When a famine came and was bad, Abram went into Egypt to escape it, Gen. 12;10. As they approach Egypt he makes an agreement with Sarai to pretend they are brother and sister because he was afraid they would kill him and take her. Apparently he had not learned that God was his protection yet, one of many lessons he would learn during his sorjurn in these alien lands.
    After they get to Egypt and the inhabitants see that Sarai is good looking, the princes recommend her to Pharaoh, who brings her into his house. Gen. 12;16 says this "and he entreated Abram well for her sake: and he had sheep, and oxen, and he asses, and menservants, and maidservants, and she asses, and camels." I'm not sure if this is a description of Abram's possessions, or a gift from Pharaoh. The Lord plagued the house of Pharaoh with great plagues for Sarai sake and Pharaoh calls Abram to task for his dishonesty. He then commands his men to send him away with his wife and all that he had.
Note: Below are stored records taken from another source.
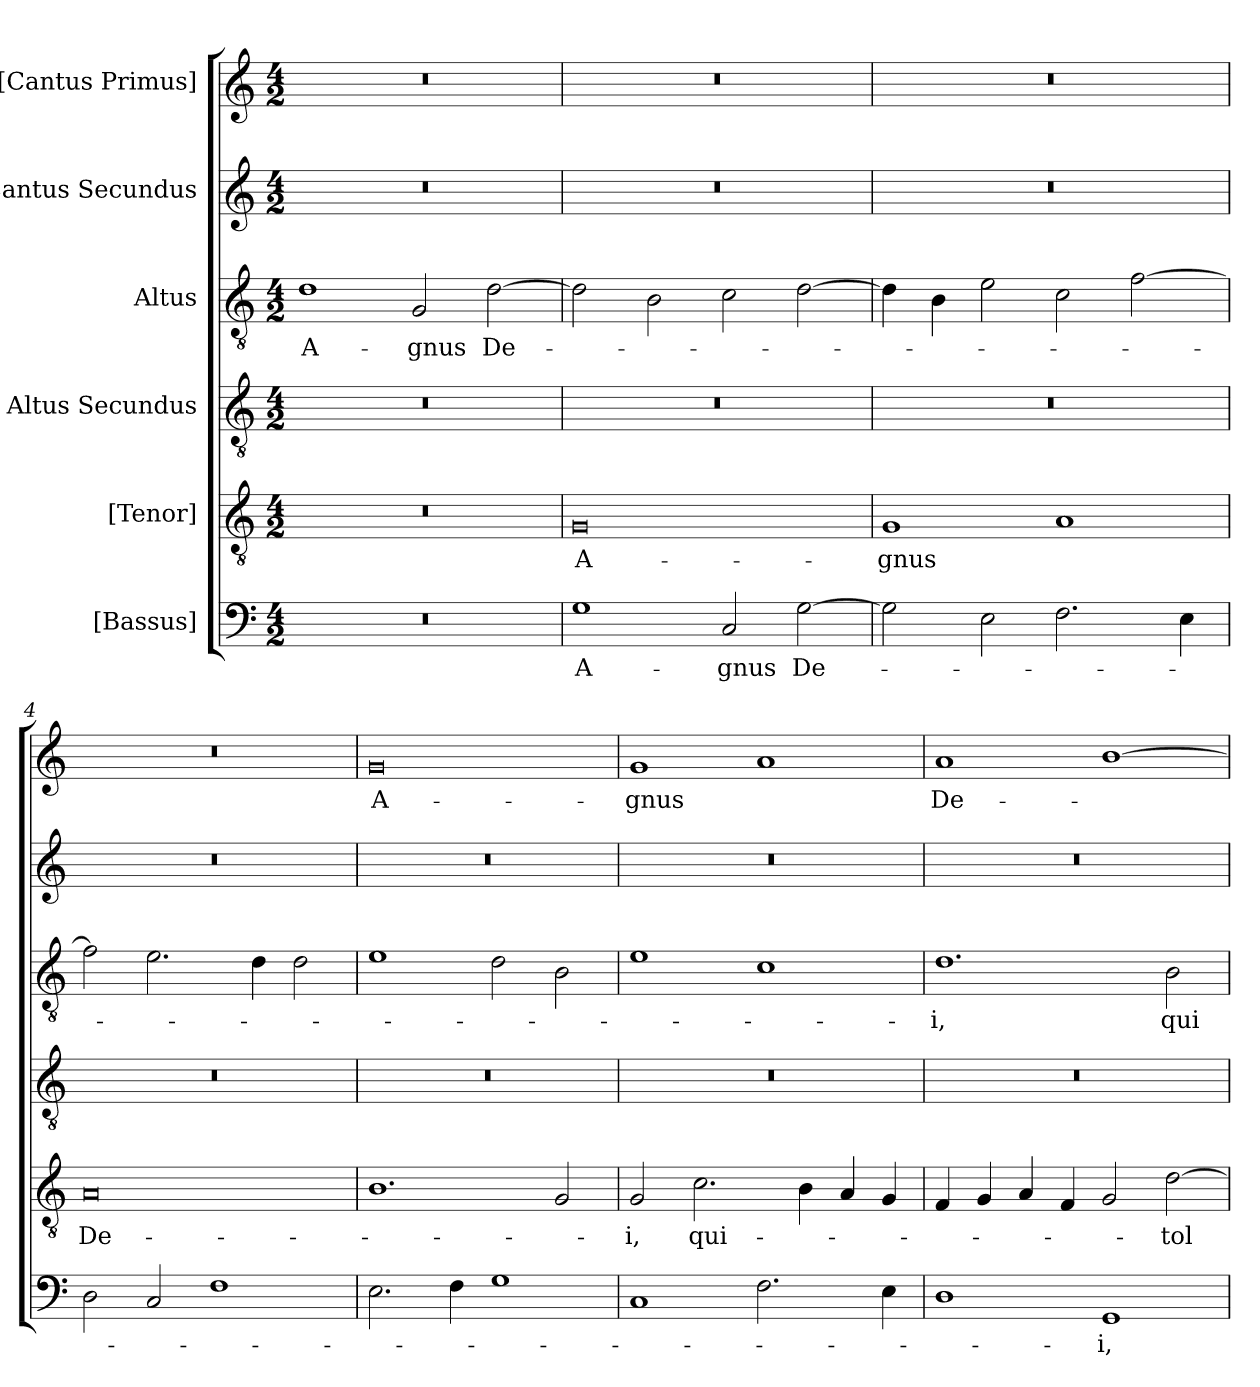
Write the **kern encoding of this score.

**kern	**text	**kern	**text	**kern	**kern	**text	**kern	**kern	**text
*part6	*part6	*part5	*part5	*part4	*part3	*part3	*part2	*part1	*part1
*staff6	*staff6	*staff5	*staff5	*staff4	*staff3	*staff3	*staff2	*staff1	*staff1
*I"[Bassus]	*	*I"[Tenor]	*	*I"Altus Secundus	*I"Altus	*	*I"Cantus Secundus	*I"[Cantus Primus]	*
*clefF4	*	*clefGv2	*	*clefGv2	*clefGv2	*	*clefG2	*clefG2	*
*k[]	*	*k[]	*	*k[]	*k[]	*	*k[]	*k[]	*
*M4/2	*	*M4/2	*	*M4/2	*M4/2	*	*M4/2	*M4/2	*
=1	=1	=1	=1	=1	=1	=1	=1	=1	=1
0r	.	0r	.	0r	1d\	A-	0r	0r	.
.	.	.	.	.	2G/	-gnus	.	.	.
.	.	.	.	.	[2d\	De-	.	.	.
=2	=2	=2	=2	=2	=2	=2	=2	=2	=2
1G\	A-	0G/	A-	0r	2d\]	.	0r	0r	.
.	.	.	.	.	2B\	.	.	.	.
2C/	-gnus	.	.	.	2c\	.	.	.	.
[2G\	De-	.	.	.	[2d\	.	.	.	.
=3	=3	=3	=3	=3	=3	=3	=3	=3	=3
2G\]	.	1G/	-gnus	0r	4d\]	.	0r	0r	.
.	.	.	.	.	4B\	.	.	.	.
2E\	.	.	.	.	2e\	.	.	.	.
2.F\	.	1A/	.	.	2c\	.	.	.	.
.	.	.	.	.	[2f\	.	.	.	.
4E\	.	.	.	.	.	.	.	.	.
=4	=4	=4	=4	=4	=4	=4	=4	=4	=4
2D\	.	0A/	De-	0r	2f\]	.	0r	0r	.
2C/	.	.	.	.	2.e\	.	.	.	.
1F\	.	.	.	.	.	.	.	.	.
.	.	.	.	.	4d\	.	.	.	.
.	.	.	.	.	2d\	.	.	.	.
=5	=5	=5	=5	=5	=5	=5	=5	=5	=5
2.E\	.	1.B\	.	0r	1e\	.	0r	0g/	A-
4F\	.	.	.	.	.	.	.	.	.
1G\	.	.	.	.	2d\	.	.	.	.
.	.	2G/	.	.	2B\	.	.	.	.
=6	=6	=6	=6	=6	=6	=6	=6	=6	=6
1C/	.	2G/	-i,	0r	1e\	.	0r	1g/	-gnus
.	.	2.c\	qui-	.	.	.	.	.	.
2.F\	.	.	.	.	1c\	.	.	1a/	.
.	.	4B\	.	.	.	.	.	.	.
.	.	4A/	.	.	.	.	.	.	.
4E\	.	4G/	.	.	.	.	.	.	.
=7	=7	=7	=7	=7	=7	=7	=7	=7	=7
1D\	.	4F/	.	0r	1.d\	-i,	0r	1a/	De-
.	.	4G/	.	.	.	.	.	.	.
.	.	4A/	.	.	.	.	.	.	.
.	.	4F/	.	.	.	.	.	.	.
1GG/	-i,	2G/	.	.	.	.	.	[1b\	.
.	.	[2d\	tol-	.	2B\	qui-	.	.	.
=	=	=	=	=	=	=	=	=	=
*-	*-	*-	*-	*-	*-	*-	*-	*-	*-
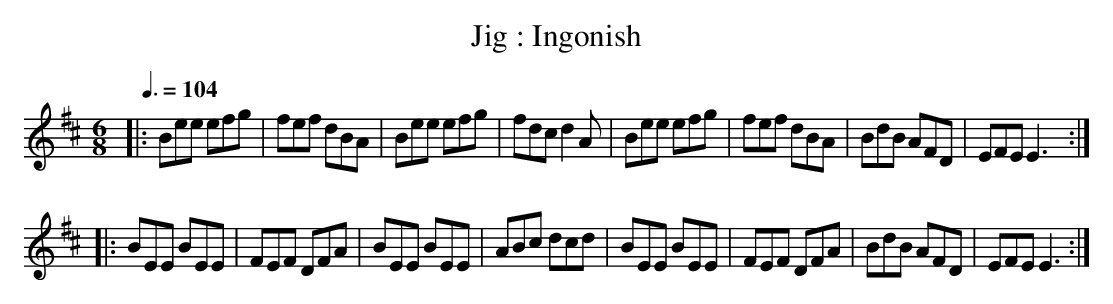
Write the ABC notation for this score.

X:1
T:Jig : Ingonish
M:6/8
L:1/8
Q:3/8=104
K:Edor
|:Bee efg|fef dBA|Bee efg|fdc d2A|Bee efg|fef dBA|BdB AFD|EFE E3:|
|:BEE BEE|FEF DFA|BEE BEE|ABc dcd|BEE BEE|FEF DFA|BdB AFD|EFE E3:|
   Abram returns from Egypt very rich in cattle, and silver, and gold to the place where he was before, Bethel, where he had built an altar and again called upon the name of the Lord. Again the Bible is silent as to if the Lord answered, though i tend to believe that He did not at least not in a significant way. Lot, who was still with him, also had cattle and servants and the land was not able to support both of them. They begin arguing and Abram tells Lot to choose which way he wanted to go so that they might separate, and he would choose the opposite. Perhaps the Lord answered Abram by allowing the strife between his men and Lot's, who was not supposed to be with him. Whether that is the case or not, they separate, Lot "walking by sight" choosing the well watered plain of Jordan which before the overthrow of Sodom was as the "garden of the Lord," 13;10. "But the men of Sodom were wicked and sinners before the Lord exceedingly" vs. 13. Thus Abram finally becomes fully obedient to the Lords original instructions and is immediately rewarded in vs. 14. And the Lord said unto Abram, after that Lot was separated from him. "Lift up now thine eyes and look from the place where thou art northward, and southward, and eastward, and westward: for all the land which thou seest, to thee will I give it, and to thy seed forever. And I will make thy seed as the dust of the earth: so that if a man can number the dust of the earth, then shall thy seed also be numbered. Arise, walk through the land in the length of it and in the breadth of it: for I will give it unto thee." So when the Lord got Abram in obedience to the place and condition His plan demanded He, the Lord, confirms the promise, adds greater understanding to the limits and extent of the promise, and gives Abram new instructions. Gen. 13;18 "Then Abram removed his tent, and came and dwelt in the plain of Mamre, which is in Hebron, and built there an altar unto the Lord." This is Abram's third altar that he built and it is curious that at this alter he does not call upon the name of the Lord. Personally i think he is learning to walk by faith and beginning to use his altars for worship and thanksgiving instead of asking why and when. This is a lesson much easier to talk about than to learn, but you will never find the will of God until you learn to do what He says and leave the results to Him. Thank God He is willing to sometimes maneuver us into a position of obedience.